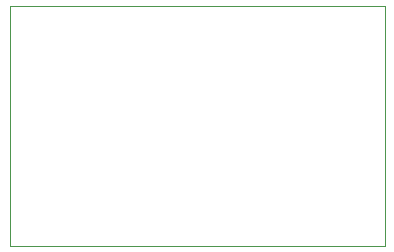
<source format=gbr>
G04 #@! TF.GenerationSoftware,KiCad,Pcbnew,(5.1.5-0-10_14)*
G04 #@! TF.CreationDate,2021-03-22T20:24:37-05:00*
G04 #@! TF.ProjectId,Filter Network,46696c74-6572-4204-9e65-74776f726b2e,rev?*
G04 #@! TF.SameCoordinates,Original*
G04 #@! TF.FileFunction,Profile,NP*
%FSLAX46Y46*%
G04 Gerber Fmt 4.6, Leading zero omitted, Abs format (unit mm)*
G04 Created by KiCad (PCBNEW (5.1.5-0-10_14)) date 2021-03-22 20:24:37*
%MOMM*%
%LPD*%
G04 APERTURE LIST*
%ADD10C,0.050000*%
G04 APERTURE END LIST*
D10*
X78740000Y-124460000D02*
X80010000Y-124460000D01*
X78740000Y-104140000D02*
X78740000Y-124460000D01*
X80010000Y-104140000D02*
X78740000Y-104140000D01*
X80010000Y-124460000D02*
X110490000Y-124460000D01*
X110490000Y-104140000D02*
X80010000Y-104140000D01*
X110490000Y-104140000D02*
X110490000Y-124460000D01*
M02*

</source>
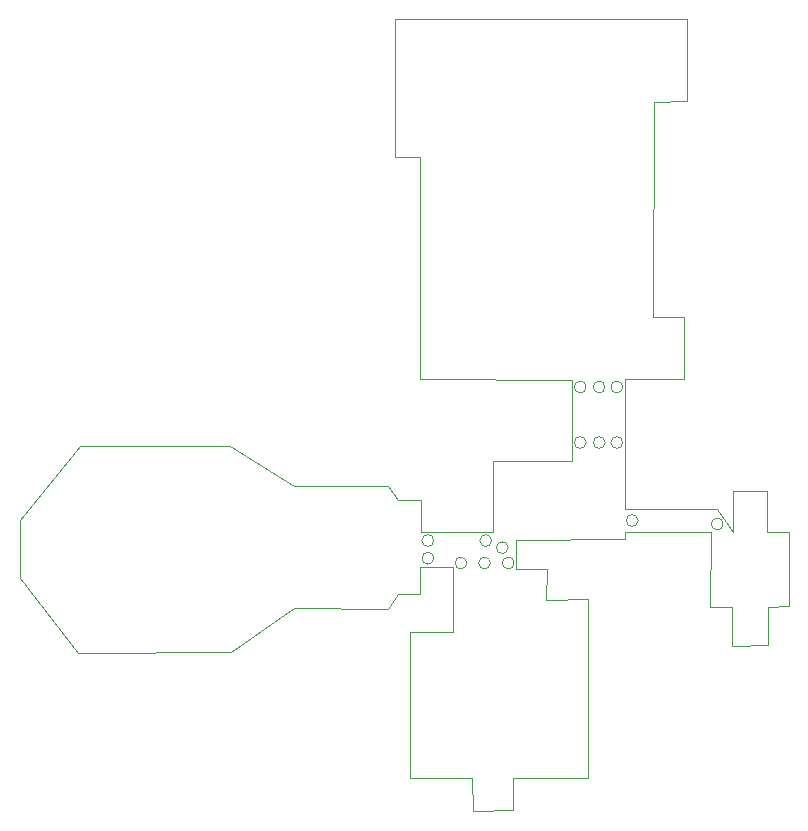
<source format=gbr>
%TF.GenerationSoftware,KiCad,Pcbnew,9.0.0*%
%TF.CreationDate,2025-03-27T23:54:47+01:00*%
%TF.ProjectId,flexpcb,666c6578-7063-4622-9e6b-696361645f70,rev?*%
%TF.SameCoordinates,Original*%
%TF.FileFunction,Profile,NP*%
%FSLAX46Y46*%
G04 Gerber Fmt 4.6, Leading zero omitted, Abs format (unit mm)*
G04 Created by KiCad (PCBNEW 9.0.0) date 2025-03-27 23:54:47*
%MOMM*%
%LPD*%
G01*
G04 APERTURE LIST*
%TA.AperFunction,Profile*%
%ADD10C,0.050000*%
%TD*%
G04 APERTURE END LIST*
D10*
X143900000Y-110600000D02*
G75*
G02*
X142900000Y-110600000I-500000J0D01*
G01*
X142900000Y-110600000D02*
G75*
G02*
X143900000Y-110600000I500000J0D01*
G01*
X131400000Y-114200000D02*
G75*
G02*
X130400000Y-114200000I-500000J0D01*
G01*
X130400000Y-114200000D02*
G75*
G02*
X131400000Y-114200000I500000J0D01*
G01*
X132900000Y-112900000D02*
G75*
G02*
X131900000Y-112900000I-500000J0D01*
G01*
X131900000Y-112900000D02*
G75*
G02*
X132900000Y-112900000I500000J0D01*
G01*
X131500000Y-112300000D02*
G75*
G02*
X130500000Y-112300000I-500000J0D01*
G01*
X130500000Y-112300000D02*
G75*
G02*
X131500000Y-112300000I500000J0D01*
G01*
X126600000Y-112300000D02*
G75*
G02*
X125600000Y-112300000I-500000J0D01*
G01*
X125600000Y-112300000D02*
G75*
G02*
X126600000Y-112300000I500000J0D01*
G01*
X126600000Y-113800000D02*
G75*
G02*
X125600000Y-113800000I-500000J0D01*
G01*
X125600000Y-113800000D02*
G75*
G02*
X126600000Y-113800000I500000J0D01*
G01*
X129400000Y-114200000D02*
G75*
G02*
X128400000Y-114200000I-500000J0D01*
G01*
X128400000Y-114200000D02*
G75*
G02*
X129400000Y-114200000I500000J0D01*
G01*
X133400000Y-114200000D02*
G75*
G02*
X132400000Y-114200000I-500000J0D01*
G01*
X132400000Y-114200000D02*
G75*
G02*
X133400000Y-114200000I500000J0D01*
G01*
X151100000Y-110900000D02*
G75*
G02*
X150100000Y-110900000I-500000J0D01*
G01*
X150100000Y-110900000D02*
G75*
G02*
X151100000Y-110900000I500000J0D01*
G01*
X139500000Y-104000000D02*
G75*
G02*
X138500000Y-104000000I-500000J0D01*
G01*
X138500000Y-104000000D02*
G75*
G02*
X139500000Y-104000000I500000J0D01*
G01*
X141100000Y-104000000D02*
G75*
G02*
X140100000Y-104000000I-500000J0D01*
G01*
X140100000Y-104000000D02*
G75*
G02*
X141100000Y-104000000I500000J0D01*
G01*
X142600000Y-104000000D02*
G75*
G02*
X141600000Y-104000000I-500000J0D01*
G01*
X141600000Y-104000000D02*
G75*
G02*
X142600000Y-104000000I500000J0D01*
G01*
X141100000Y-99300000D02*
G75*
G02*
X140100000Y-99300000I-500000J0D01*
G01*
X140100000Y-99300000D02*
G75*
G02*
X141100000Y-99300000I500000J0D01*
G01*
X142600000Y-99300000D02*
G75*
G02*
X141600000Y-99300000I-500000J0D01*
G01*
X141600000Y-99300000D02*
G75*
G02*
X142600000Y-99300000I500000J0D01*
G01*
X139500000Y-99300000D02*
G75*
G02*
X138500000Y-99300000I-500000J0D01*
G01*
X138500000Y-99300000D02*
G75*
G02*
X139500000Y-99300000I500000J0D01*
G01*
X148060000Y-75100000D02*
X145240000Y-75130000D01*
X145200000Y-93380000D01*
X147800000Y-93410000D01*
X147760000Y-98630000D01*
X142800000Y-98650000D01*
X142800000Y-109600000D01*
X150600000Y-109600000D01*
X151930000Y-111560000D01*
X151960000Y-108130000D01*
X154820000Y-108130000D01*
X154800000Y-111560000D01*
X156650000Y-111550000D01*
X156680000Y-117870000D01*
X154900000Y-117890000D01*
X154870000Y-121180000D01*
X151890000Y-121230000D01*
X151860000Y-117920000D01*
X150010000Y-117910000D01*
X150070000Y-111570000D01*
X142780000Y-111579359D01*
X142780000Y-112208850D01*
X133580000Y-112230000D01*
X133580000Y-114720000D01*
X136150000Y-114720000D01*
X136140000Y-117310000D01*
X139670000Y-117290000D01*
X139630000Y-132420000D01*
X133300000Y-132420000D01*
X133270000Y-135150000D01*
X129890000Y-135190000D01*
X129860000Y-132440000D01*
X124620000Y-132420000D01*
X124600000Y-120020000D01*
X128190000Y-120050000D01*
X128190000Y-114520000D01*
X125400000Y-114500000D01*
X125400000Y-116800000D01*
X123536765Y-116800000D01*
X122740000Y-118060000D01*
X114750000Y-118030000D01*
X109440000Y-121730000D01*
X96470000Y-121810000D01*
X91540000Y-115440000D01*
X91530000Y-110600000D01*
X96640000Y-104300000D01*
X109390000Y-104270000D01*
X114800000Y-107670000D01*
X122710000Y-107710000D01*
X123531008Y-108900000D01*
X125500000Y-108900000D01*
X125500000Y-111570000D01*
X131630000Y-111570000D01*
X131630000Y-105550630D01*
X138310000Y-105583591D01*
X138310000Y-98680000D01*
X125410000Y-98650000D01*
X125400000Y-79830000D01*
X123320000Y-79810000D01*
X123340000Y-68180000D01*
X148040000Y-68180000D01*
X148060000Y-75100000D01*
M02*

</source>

_ _ _ _ _

_EXERCISE REQUIREMENTS_
Within the data above, the lines from the one with "X139630000Y-132420000D01*" to the one with "X123531008Y-108900000D01*" must be repeated exactly; no other line belongs in the answer.

_EXERCISE OUTPUT_
X139630000Y-132420000D01*
X133300000Y-132420000D01*
X133270000Y-135150000D01*
X129890000Y-135190000D01*
X129860000Y-132440000D01*
X124620000Y-132420000D01*
X124600000Y-120020000D01*
X128190000Y-120050000D01*
X128190000Y-114520000D01*
X125400000Y-114500000D01*
X125400000Y-116800000D01*
X123536765Y-116800000D01*
X122740000Y-118060000D01*
X114750000Y-118030000D01*
X109440000Y-121730000D01*
X96470000Y-121810000D01*
X91540000Y-115440000D01*
X91530000Y-110600000D01*
X96640000Y-104300000D01*
X109390000Y-104270000D01*
X114800000Y-107670000D01*
X122710000Y-107710000D01*
X123531008Y-108900000D01*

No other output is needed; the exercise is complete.